Liste todos os estados que o texto de leitura aponta como lugares onde não houve ocupações.

Texto de leitura:
##########
Stédile disse que houve mais assentamentos nos governos Sarney e FHC do que nos 14 anos petistas. Por quê?
Temos divergência quanto a esses dados. Os dois primeiros governos do presidente Lula são responsáveis pelo maior número de assentamentos do Brasil. Os dois governos Lula e o primeiro governo Dilma são responsáveis pelo maior número de assentados.
No início do governo Lula, em 2003, não tivemos ocupações do MST. Por que agora ocorreram tantas ações?
Não houve ocupações no Rio Grande do Sul, em Santa Catarina, no Paraná, em São Paulo, em Minas Gerais, em Mato Grosso, em Mato Grosso do Sul. Não houve ocupações. As que aconteceram foram todas em uma série de estados do Norte, com movimentos e ocupações.
No carnaval, tivemos algumas no interior de São Paulo...
Estou falando do MST. Aquelas ocupações no interior de São Paulo foram da FLN (Frente Nacional de Luta do Campo e Cidade), que é ligada ao (José) Rainha. Não tem relação nenhuma com o MST. As ocupações do MST aconteceram, basicamente, em três estados: Pernambuco, Bahia e Espírito Santo. Teve uma ocupação em Goiás, mas que durou apenas um dia. Posso dizer que foram os segmentos isolados do MST, porque se tivesse ocorrido uma ação de todo o MST — eles estão organizados em ao menos 20 estados —, teríamos tido ocupações em todos os estados. Acho que o MST continuar fazendo protestos, pressão, isso é importante para a democracia, não existe democracia sem grupo de pressão. A pressão faz parte da democracia, mas a natureza da pressão, a maneira de fazer é que tem de ser ajustada, tendo em vista a utilização que os adversários políticos fazem das ocupações.
O ministério perdeu parte da Conab, e o senhor comemorou mesmo assim?
Comemorei porque o ministério nasceu forte, com o Incra, com a Conab, a Anater, a Ceagesp São Paulo, a Ceasa de Minas. Terminamos a MP (medida provisória) sem perder a competência sobre nenhum desses órgãos. O compartilhamento da Conab já tinha sido acertado no governo, então não houve perdas. Comemorei porque a MP se desenhou para esvaziar o nosso ministério, e tivemos uma forte articulação no Congresso: eu, pessoalmente; a nossa bancada da agricultura familiar; a direção do meu partido; a liderança; o governo; e as lideranças do governo no Senado, na Câmara e no Congresso nos ajudaram a fazer com que o MDA terminasse na mesma conformação que tinha, nas mesmas competências que tinha.
O governo não falhou na articulação?
##########
Dados fornecidos:

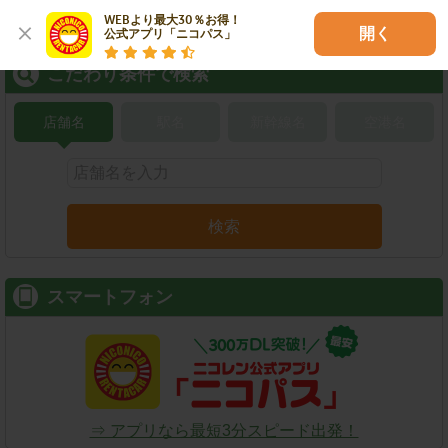
WEBより最大30％お得！

開く
公式アプリ「ニコパス」
こだわり条件で検索
店舗名
駅名
新幹線名
空港名
検索
スマートフォン
⇒ アプリなら最短3分スピード出発！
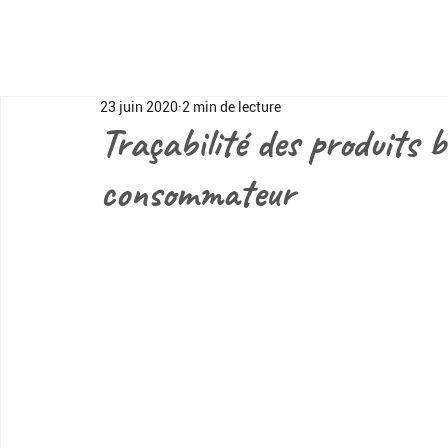
23 juin 2020
2 min de lecture
Traçabilité des produits bi
consommateur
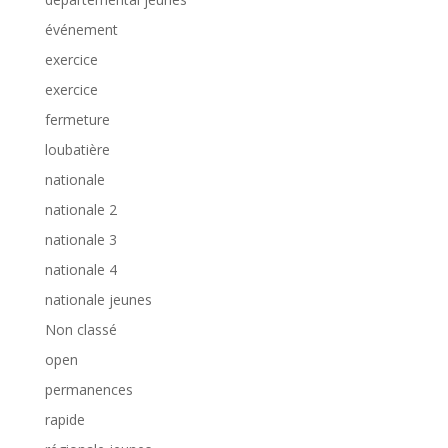
événement
exercice
exercice
fermeture
loubatière
nationale
nationale 2
nationale 3
nationale 4
nationale jeunes
Non classé
open
permanences
rapide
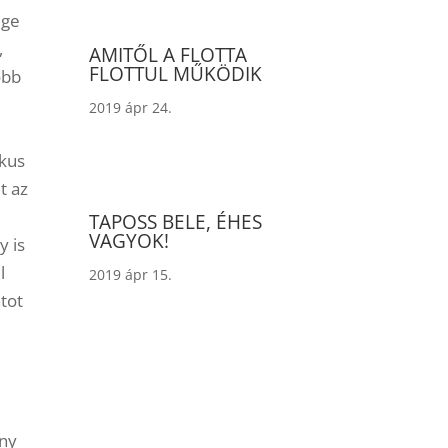
ége
,
AMITŐL A FLOTTA
FLOTTUL MŰKÖDIK
öbb
2019 ápr 24.
ikus
t az
TAPOSS BELE, ÉHES
VAGYOK!
y is
l
2019 ápr 15.
tot
ány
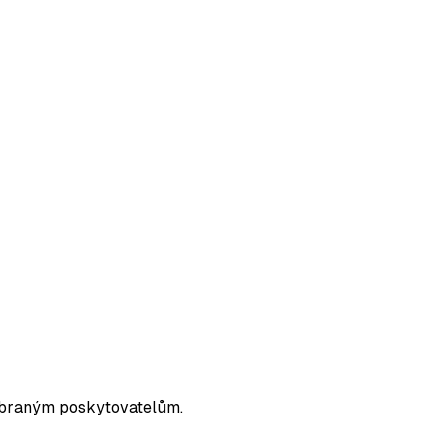
vybraným poskytovatelům.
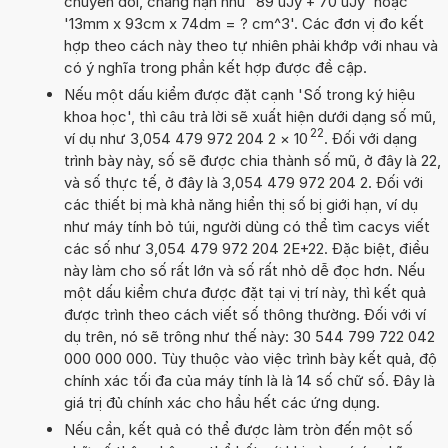
chuyển đổi, chẳng hạn như '89 uJy + 70 uJy' hoặc
'13mm x 93cm x 74dm = ? cm^3'. Các đơn vị đo kết
hợp theo cách này theo tự nhiên phải khớp với nhau và
có ý nghĩa trong phần kết hợp được đề cập.
Nếu một dấu kiểm được đặt cạnh 'Số trong ký hiệu
khoa học', thì câu trả lời sẽ xuất hiện dưới dạng số mũ,
22
ví dụ như 3,054 479 972 204 2
×
10
. Đối với dạng
trình bày này, số sẽ được chia thành số mũ, ở đây là 22,
và số thực tế, ở đây là 3,054 479 972 204 2. Đối với
các thiết bị mà khả năng hiển thị số bị giới hạn, ví dụ
như máy tính bỏ túi, người dùng có thể tìm cacys viết
các số như 3,054 479 972 204 2E+22. Đặc biệt, điều
này làm cho số rất lớn và số rất nhỏ dễ đọc hơn. Nếu
một dấu kiểm chưa được đặt tại vị trí này, thì kết quả
được trình theo cách viết số thông thường. Đối với ví
dụ trên, nó sẽ trông như thế này: 30 544 799 722 042
000 000 000. Tùy thuộc vào việc trình bày kết quả, độ
chính xác tối đa của máy tính là là 14 số chữ số. Đây là
giá trị đủ chính xác cho hầu hết các ứng dụng.
Nếu cần, kết quả có thể được làm tròn đến một số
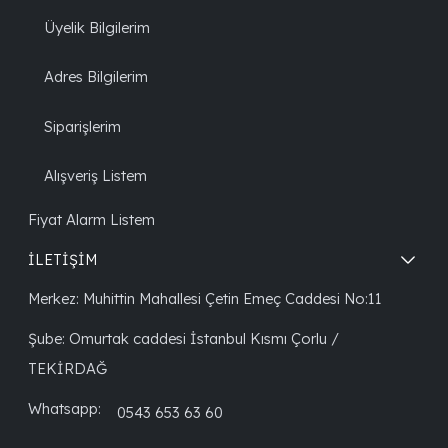
Üyelik Bilgilerim
Adres Bilgilerim
Siparişlerim
Alışveriş Listem
Fiyat Alarm Listem
İLETİŞİM
Merkez: Muhittin Mahallesi Çetin Emeç Caddesi No:11
Şube: Omurtak caddesi İstanbul Kısmı Çorlu /
TEKİRDAĞ
Whatsapp:
0543 653 63 60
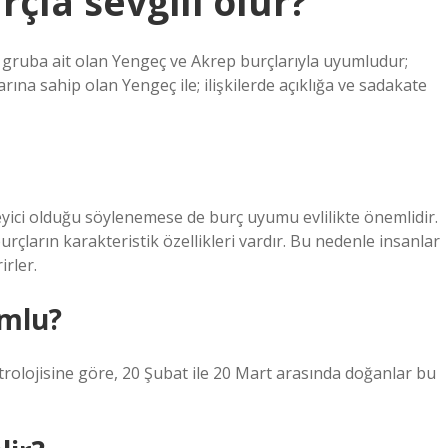
çla sevgili olur?
r gruba ait olan Yengeç ve Akrep burçlarıyla uyumludur;
ına sahip olan Yengeç ile; ilişkilerde açıklığa ve sadakate
yici olduğu söylenemese de burç uyumu evlilikte önemlidir.
rçların karakteristik özellikleri vardır. Bu nedenle insanlar
irler.
umlu?
strolojisine göre, 20 Şubat ile 20 Mart arasında doğanlar bu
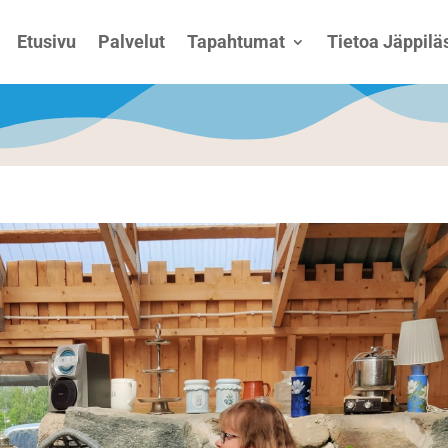
Etusivu
Palvelut
Tapahtumat
Tietoa Jäppiläs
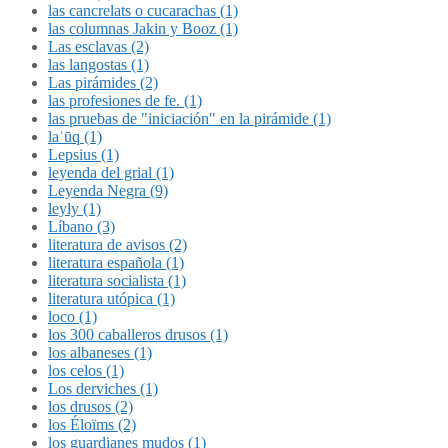
las cancrelats o cucarachas (1)
las columnas Jakin y Booz (1)
Las esclavas (2)
las langostas (1)
Las pirámides (2)
las profesiones de fe. (1)
las pruebas de "iniciación" en la pirámide (1)
laʿūq (1)
Lepsius (1)
leyenda del grial (1)
Leyenda Negra (9)
leyly (1)
Líbano (3)
literatura de avisos (2)
literatura española (1)
literatura socialista (1)
literatura utópica (1)
loco (1)
los 300 caballeros drusos (1)
los albaneses (1)
los celos (1)
Los derviches (1)
los drusos (2)
los Éloïms (2)
los guardianes mudos (1)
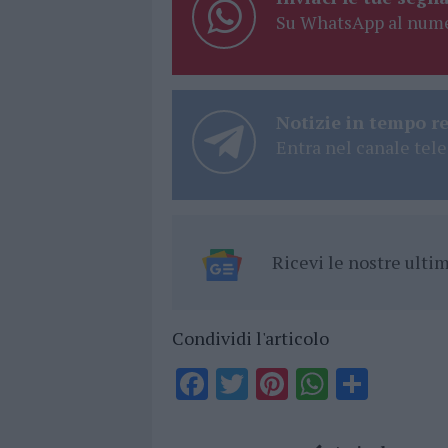
Su WhatsApp al nume
Notizie in tempo r
Entra nel canale tele
Ricevi le nostre ult
Condividi l'articolo
F
T
Pi
W
S
a
w
n
h
h
ce
it
te
at
a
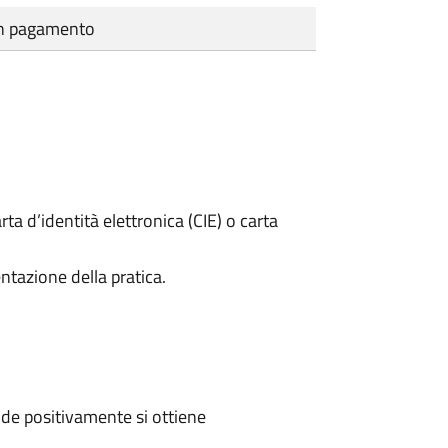
cun pagamento
rta d’identità elettronica (CIE) o carta
ntazione della pratica.
de positivamente si ottiene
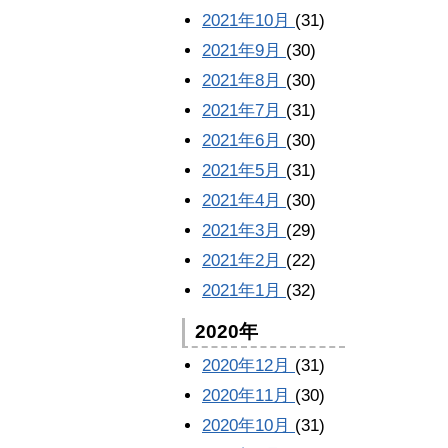
2021年10月
(31)
2021年9月
(30)
2021年8月
(30)
2021年7月
(31)
2021年6月
(30)
2021年5月
(31)
2021年4月
(30)
2021年3月
(29)
2021年2月
(22)
2021年1月
(32)
2020年
2020年12月
(31)
2020年11月
(30)
2020年10月
(31)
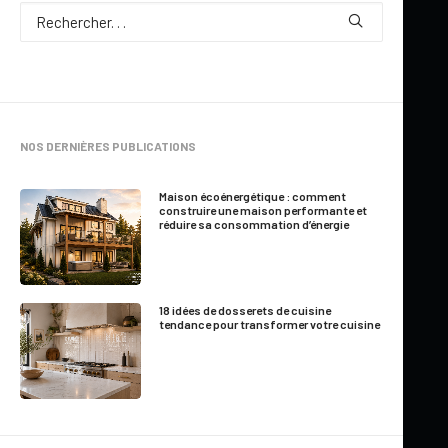
Par
Jessica Langlois
NOS DERNIÈRES PUBLICATIONS
17 Minutes
|
Mis à jour le 3 avril 2026
Maison écoénergétique : comment
construire une maison performante et
réduire sa consommation d’énergie
L’installation septique est un élément essentiel à considérer
lors de la construction ou de la rénovation d’une maison,
particulièrement en zone non desservie.
18 idées de dosserets de cuisine
tendance pour transformer votre cuisine
Réglementation des
installations septiques au
Québec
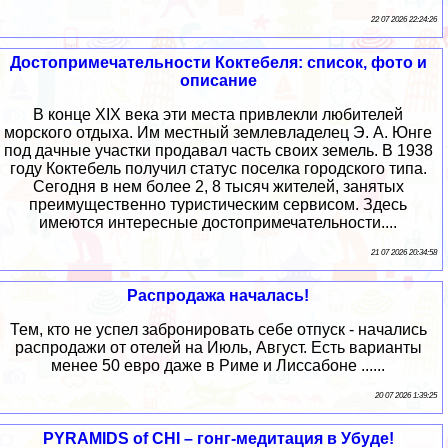
22 07 2026 22:24:26
Достопримечательности Коктебеля: список, фото и
описание
В конце XIX века эти места привлекли любителей
морского отдыха. Им местный землевладелец Э. А. Юнге
под дачные участки продавал часть своих земель. В 1938
году Коктебель получил статус поселка городского типа.
Сегодня в нем более 2, 8 тысяч жителей, занятых
преимущественно туристическим сервисом. Здесь
имеются интересные достопримечательности....
21 07 2026 20:34:58
Распродажа началась!
Тем, кто не успел забронировать себе отпуск - начались
распродажи от отелей на Июль, Август. Есть варианты
менее 50 евро даже в Риме и Лиссабоне ......
20 07 2026 1:39:25
PYRAMIDS of CHI – гонг-медитация в Убуде!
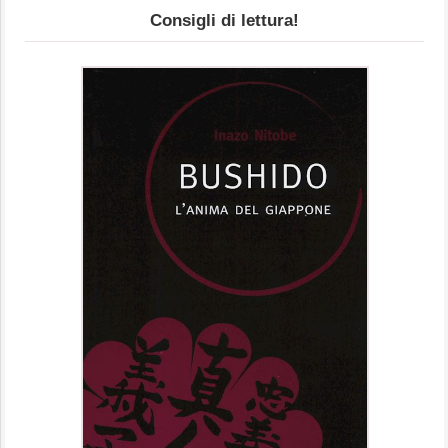
Consigli di lettura!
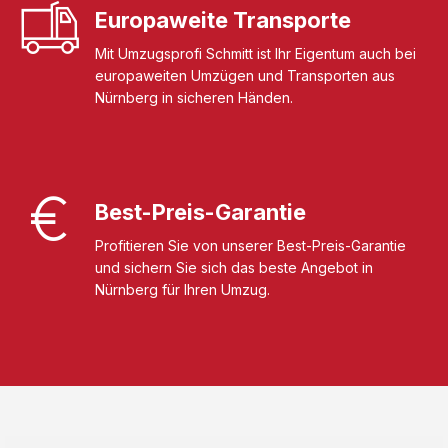
Europaweite Transporte
Mit Umzugsprofi Schmitt ist Ihr Eigentum auch bei
europaweiten Umzügen und Transporten aus
Nürnberg in sicheren Händen.
Best-Preis-Garantie
Profitieren Sie von unserer Best-Preis-Garantie
und sichern Sie sich das beste Angebot in
Nürnberg für Ihren Umzug.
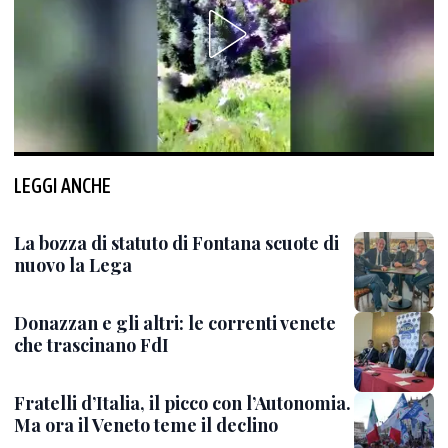
LEGGI ANCHE
La bozza di statuto di Fontana scuote di
nuovo la Lega
Donazzan e gli altri: le correnti venete
che trascinano FdI
Fratelli d’Italia, il picco con l’Autonomia.
Ma ora il Veneto teme il declino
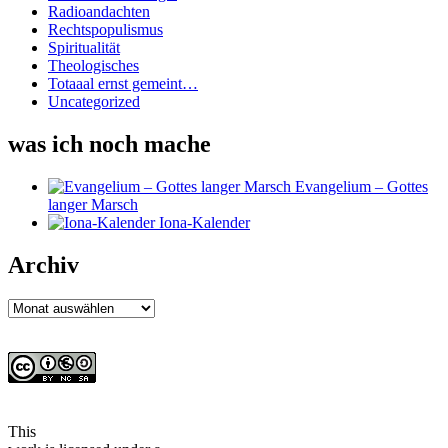
Radioandachten
Rechtspopulismus
Spiritualität
Theologisches
Totaaal ernst gemeint…
Uncategorized
was ich noch mache
Evangelium – Gottes
langer Marsch
Iona-Kalender
Archiv
Archiv
This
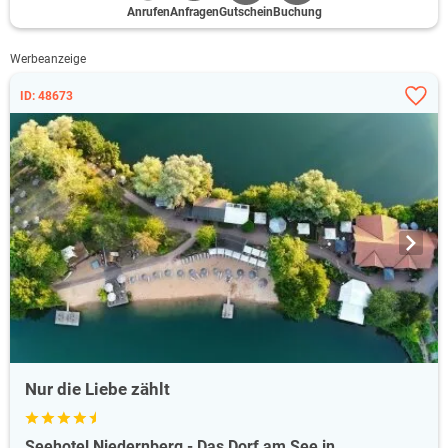
Anrufen
Anfragen
Gutschein
Buchung
Werbeanzeige
ID: 48673
Nur die Liebe zählt
Seehotel Niedernberg - Das Dorf am See in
##########
Resultado do exercício: Rio Grande do Sul, Santa Catarina, Paraná, São Paulo, Minas Gerais, Mato Grosso e Mato Grosso do Sul.